[START Source data]
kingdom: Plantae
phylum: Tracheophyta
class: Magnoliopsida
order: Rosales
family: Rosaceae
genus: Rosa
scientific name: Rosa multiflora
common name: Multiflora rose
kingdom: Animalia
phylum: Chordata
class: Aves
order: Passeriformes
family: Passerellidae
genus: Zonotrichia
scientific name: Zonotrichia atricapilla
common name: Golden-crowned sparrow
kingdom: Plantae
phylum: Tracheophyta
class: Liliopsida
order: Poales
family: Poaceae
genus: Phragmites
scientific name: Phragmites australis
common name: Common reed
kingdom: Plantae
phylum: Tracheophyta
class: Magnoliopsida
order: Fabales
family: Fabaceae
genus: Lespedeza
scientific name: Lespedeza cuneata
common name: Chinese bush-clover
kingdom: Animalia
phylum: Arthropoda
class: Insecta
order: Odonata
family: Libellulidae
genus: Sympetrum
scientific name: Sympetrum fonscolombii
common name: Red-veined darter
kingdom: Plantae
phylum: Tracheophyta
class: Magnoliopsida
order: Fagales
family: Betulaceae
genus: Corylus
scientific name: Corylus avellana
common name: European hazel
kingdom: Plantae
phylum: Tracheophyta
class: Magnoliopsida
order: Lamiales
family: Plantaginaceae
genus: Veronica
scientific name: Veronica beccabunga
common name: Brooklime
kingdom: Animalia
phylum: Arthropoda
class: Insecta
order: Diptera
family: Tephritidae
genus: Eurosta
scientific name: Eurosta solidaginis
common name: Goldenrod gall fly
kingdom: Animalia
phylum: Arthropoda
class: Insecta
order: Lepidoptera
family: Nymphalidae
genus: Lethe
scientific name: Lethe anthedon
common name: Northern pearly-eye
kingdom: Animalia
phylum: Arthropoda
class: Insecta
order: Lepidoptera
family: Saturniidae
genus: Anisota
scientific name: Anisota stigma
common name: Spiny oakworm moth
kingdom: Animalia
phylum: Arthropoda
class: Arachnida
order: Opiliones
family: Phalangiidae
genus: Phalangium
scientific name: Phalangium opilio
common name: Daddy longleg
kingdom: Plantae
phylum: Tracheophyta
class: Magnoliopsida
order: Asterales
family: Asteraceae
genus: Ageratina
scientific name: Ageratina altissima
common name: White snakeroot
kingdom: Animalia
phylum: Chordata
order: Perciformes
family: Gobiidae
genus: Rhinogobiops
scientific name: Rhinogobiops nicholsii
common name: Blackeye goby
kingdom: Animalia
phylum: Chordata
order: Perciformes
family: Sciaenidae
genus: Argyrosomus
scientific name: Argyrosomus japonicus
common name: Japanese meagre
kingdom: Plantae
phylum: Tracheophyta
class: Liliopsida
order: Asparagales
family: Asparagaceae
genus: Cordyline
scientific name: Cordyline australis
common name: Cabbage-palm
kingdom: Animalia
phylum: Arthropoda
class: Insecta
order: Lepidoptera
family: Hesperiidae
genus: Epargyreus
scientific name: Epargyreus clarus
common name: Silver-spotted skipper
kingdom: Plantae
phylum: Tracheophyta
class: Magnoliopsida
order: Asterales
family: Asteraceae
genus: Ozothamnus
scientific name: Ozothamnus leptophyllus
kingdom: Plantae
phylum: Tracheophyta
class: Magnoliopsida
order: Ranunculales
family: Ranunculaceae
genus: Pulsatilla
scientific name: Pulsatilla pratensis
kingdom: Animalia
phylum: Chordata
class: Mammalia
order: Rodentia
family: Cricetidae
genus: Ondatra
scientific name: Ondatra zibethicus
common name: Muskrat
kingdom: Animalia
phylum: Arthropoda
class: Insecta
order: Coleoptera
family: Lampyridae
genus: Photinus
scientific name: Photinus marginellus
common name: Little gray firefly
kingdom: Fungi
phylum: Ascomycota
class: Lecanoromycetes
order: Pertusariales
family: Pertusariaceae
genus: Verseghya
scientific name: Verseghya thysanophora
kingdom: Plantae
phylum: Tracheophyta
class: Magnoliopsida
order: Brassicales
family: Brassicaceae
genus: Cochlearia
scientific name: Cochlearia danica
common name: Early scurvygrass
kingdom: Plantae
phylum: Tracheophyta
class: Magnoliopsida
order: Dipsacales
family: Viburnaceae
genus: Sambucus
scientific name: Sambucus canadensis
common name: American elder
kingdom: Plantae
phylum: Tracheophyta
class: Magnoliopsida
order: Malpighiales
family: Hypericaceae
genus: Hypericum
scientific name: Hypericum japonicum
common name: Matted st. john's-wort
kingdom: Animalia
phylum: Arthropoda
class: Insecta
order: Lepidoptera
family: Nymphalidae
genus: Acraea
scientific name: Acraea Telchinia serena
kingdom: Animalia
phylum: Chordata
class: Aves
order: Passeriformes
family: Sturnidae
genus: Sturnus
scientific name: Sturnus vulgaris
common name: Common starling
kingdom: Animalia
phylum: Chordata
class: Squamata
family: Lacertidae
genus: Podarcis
[END Source data]
What is expected: Retype every one of the lines above word for word, in the same order.

Solution:
kingdom: Plantae
phylum: Tracheophyta
class: Magnoliopsida
order: Rosales
family: Rosaceae
genus: Rosa
scientific name: Rosa multiflora
common name: Multiflora rose
kingdom: Animalia
phylum: Chordata
class: Aves
order: Passeriformes
family: Passerellidae
genus: Zonotrichia
scientific name: Zonotrichia atricapilla
common name: Golden-crowned sparrow
kingdom: Plantae
phylum: Tracheophyta
class: Liliopsida
order: Poales
family: Poaceae
genus: Phragmites
scientific name: Phragmites australis
common name: Common reed
kingdom: Plantae
phylum: Tracheophyta
class: Magnoliopsida
order: Fabales
family: Fabaceae
genus: Lespedeza
scientific name: Lespedeza cuneata
common name: Chinese bush-clover
kingdom: Animalia
phylum: Arthropoda
class: Insecta
order: Odonata
family: Libellulidae
genus: Sympetrum
scientific name: Sympetrum fonscolombii
common name: Red-veined darter
kingdom: Plantae
phylum: Tracheophyta
class: Magnoliopsida
order: Fagales
family: Betulaceae
genus: Corylus
scientific name: Corylus avellana
common name: European hazel
kingdom: Plantae
phylum: Tracheophyta
class: Magnoliopsida
order: Lamiales
family: Plantaginaceae
genus: Veronica
scientific name: Veronica beccabunga
common name: Brooklime
kingdom: Animalia
phylum: Arthropoda
class: Insecta
order: Diptera
family: Tephritidae
genus: Eurosta
scientific name: Eurosta solidaginis
common name: Goldenrod gall fly
kingdom: Animalia
phylum: Arthropoda
class: Insecta
order: Lepidoptera
family: Nymphalidae
genus: Lethe
scientific name: Lethe anthedon
common name: Northern pearly-eye
kingdom: Animalia
phylum: Arthropoda
class: Insecta
order: Lepidoptera
family: Saturniidae
genus: Anisota
scientific name: Anisota stigma
common name: Spiny oakworm moth
kingdom: Animalia
phylum: Arthropoda
class: Arachnida
order: Opiliones
family: Phalangiidae
genus: Phalangium
scientific name: Phalangium opilio
common name: Daddy longleg
kingdom: Plantae
phylum: Tracheophyta
class: Magnoliopsida
order: Asterales
family: Asteraceae
genus: Ageratina
scientific name: Ageratina altissima
common name: White snakeroot
kingdom: Animalia
phylum: Chordata
order: Perciformes
family: Gobiidae
genus: Rhinogobiops
scientific name: Rhinogobiops nicholsii
common name: Blackeye goby
kingdom: Animalia
phylum: Chordata
order: Perciformes
family: Sciaenidae
genus: Argyrosomus
scientific name: Argyrosomus japonicus
common name: Japanese meagre
kingdom: Plantae
phylum: Tracheophyta
class: Liliopsida
order: Asparagales
family: Asparagaceae
genus: Cordyline
scientific name: Cordyline australis
common name: Cabbage-palm
kingdom: Animalia
phylum: Arthropoda
class: Insecta
order: Lepidoptera
family: Hesperiidae
genus: Epargyreus
scientific name: Epargyreus clarus
common name: Silver-spotted skipper
kingdom: Plantae
phylum: Tracheophyta
class: Magnoliopsida
order: Asterales
family: Asteraceae
genus: Ozothamnus
scientific name: Ozothamnus leptophyllus
kingdom: Plantae
phylum: Tracheophyta
class: Magnoliopsida
order: Ranunculales
family: Ranunculaceae
genus: Pulsatilla
scientific name: Pulsatilla pratensis
kingdom: Animalia
phylum: Chordata
class: Mammalia
order: Rodentia
family: Cricetidae
genus: Ondatra
scientific name: Ondatra zibethicus
common name: Muskrat
kingdom: Animalia
phylum: Arthropoda
class: Insecta
order: Coleoptera
family: Lampyridae
genus: Photinus
scientific name: Photinus marginellus
common name: Little gray firefly
kingdom: Fungi
phylum: Ascomycota
class: Lecanoromycetes
order: Pertusariales
family: Pertusariaceae
genus: Verseghya
scientific name: Verseghya thysanophora
kingdom: Plantae
phylum: Tracheophyta
class: Magnoliopsida
order: Brassicales
family: Brassicaceae
genus: Cochlearia
scientific name: Cochlearia danica
common name: Early scurvygrass
kingdom: Plantae
phylum: Tracheophyta
class: Magnoliopsida
order: Dipsacales
family: Viburnaceae
genus: Sambucus
scientific name: Sambucus canadensis
common name: American elder
kingdom: Plantae
phylum: Tracheophyta
class: Magnoliopsida
order: Malpighiales
family: Hypericaceae
genus: Hypericum
scientific name: Hypericum japonicum
common name: Matted st. john's-wort
kingdom: Animalia
phylum: Arthropoda
class: Insecta
order: Lepidoptera
family: Nymphalidae
genus: Acraea
scientific name: Acraea Telchinia serena
kingdom: Animalia
phylum: Chordata
class: Aves
order: Passeriformes
family: Sturnidae
genus: Sturnus
scientific name: Sturnus vulgaris
common name: Common starling
kingdom: Animalia
phylum: Chordata
class: Squamata
family: Lacertidae
genus: Podarcis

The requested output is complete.